Task objective:
All of the records below should be retyped exactly, with no pictures included.

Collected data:
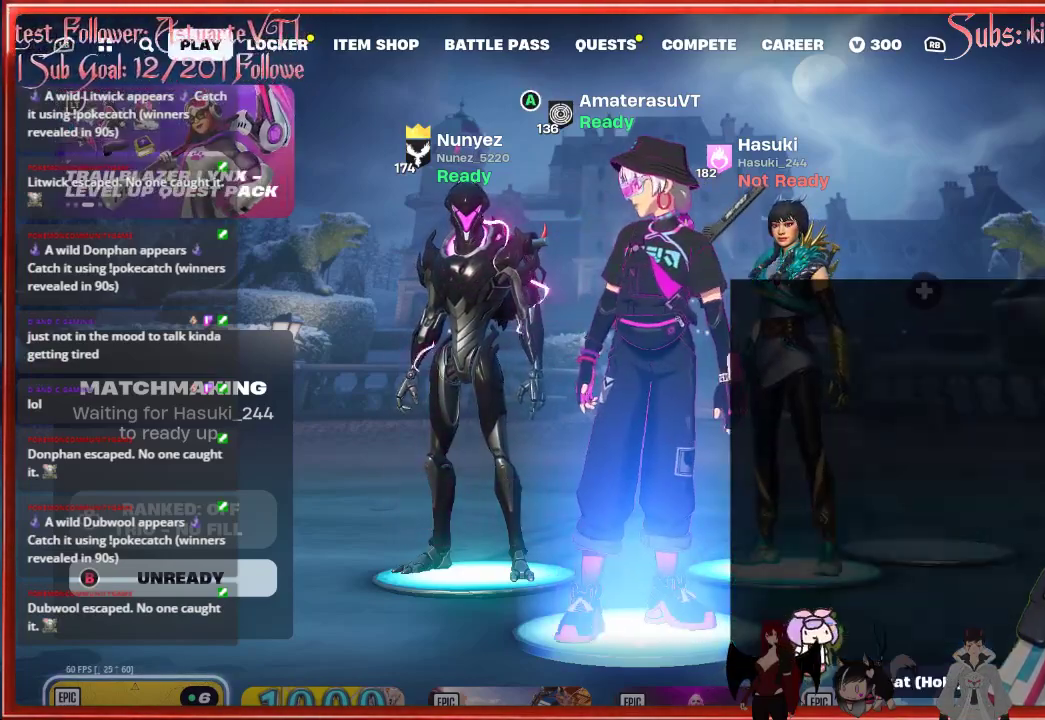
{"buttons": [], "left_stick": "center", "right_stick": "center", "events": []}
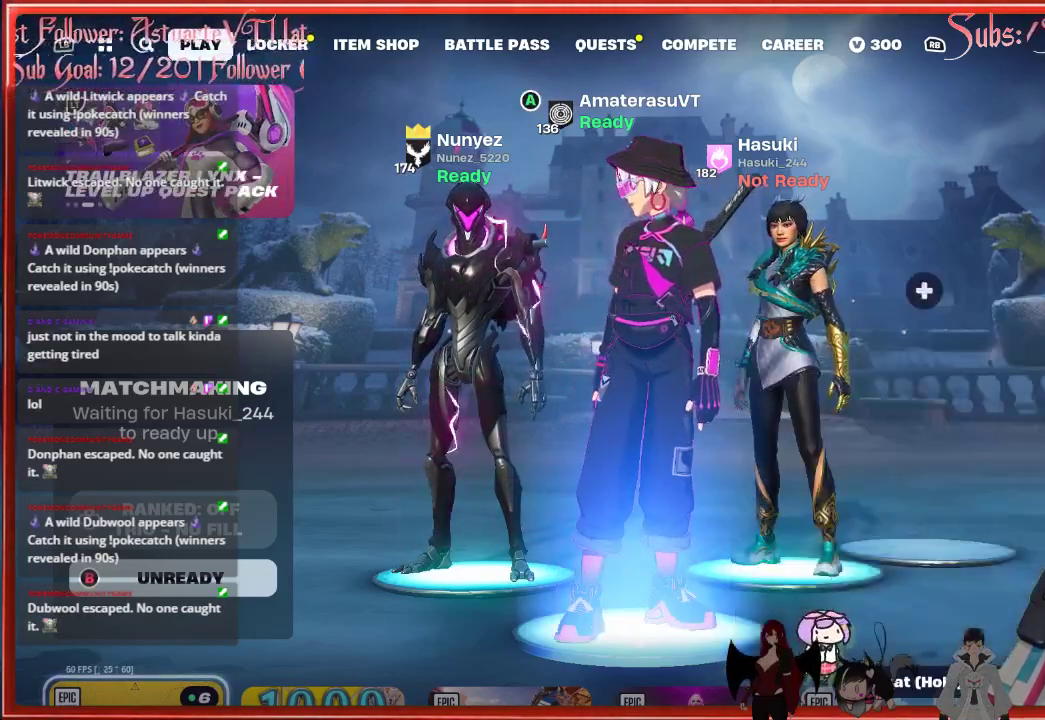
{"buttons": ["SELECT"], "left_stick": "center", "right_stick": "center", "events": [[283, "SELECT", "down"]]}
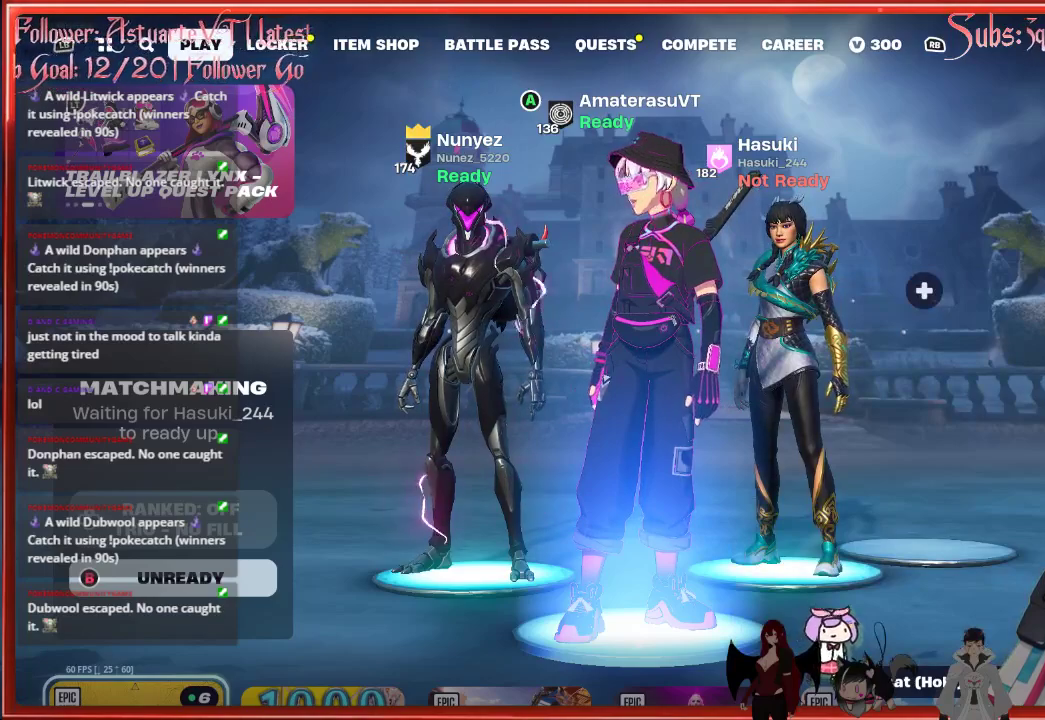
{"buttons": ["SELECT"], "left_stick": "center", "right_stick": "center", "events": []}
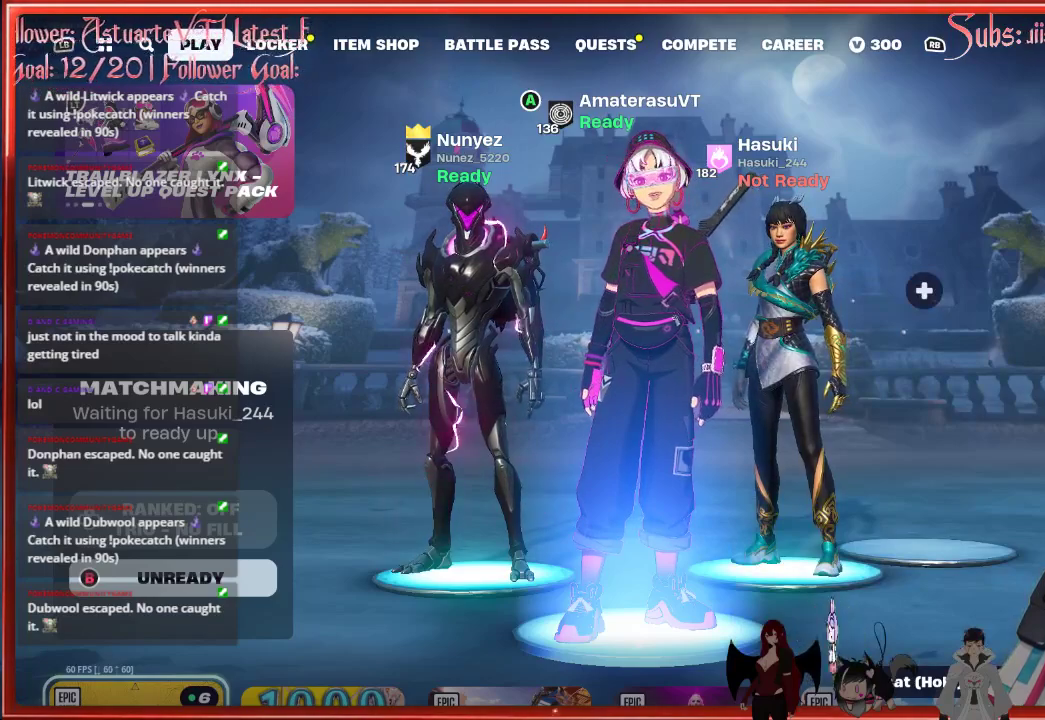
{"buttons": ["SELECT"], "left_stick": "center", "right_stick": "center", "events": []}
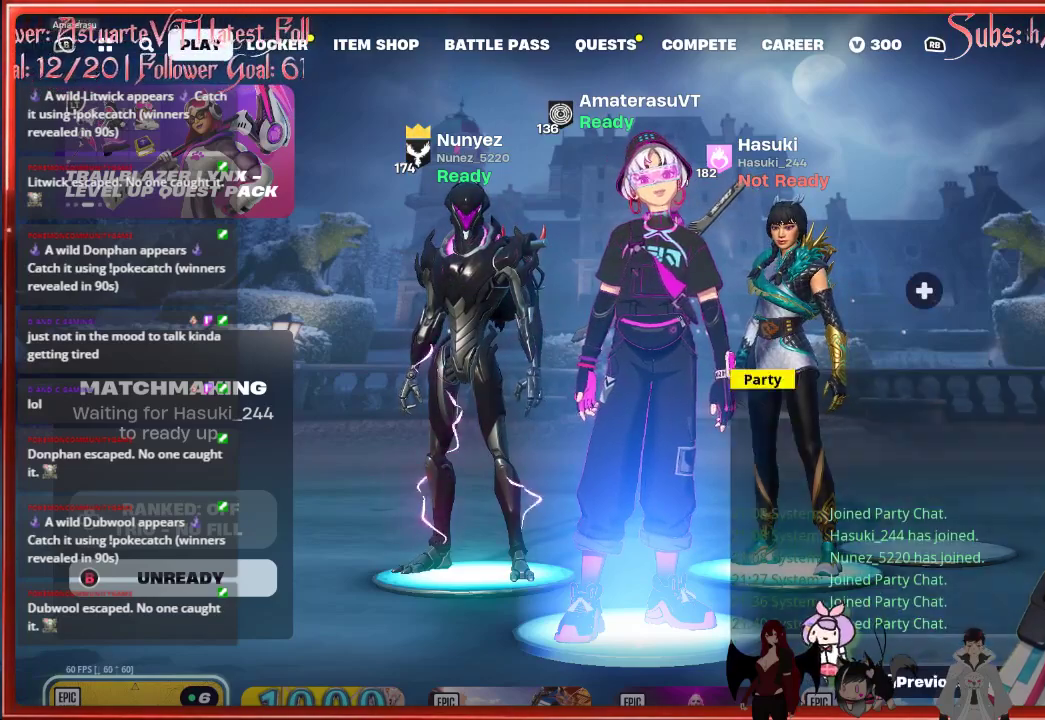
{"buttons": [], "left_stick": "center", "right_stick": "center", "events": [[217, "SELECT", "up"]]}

Finished exercise:
{"buttons": [], "left_stick": "center", "right_stick": "center", "events": []}
{"buttons": ["SELECT"], "left_stick": "center", "right_stick": "center", "events": [[283, "SELECT", "down"]]}
{"buttons": ["SELECT"], "left_stick": "center", "right_stick": "center", "events": []}
{"buttons": ["SELECT"], "left_stick": "center", "right_stick": "center", "events": []}
{"buttons": [], "left_stick": "center", "right_stick": "center", "events": [[217, "SELECT", "up"]]}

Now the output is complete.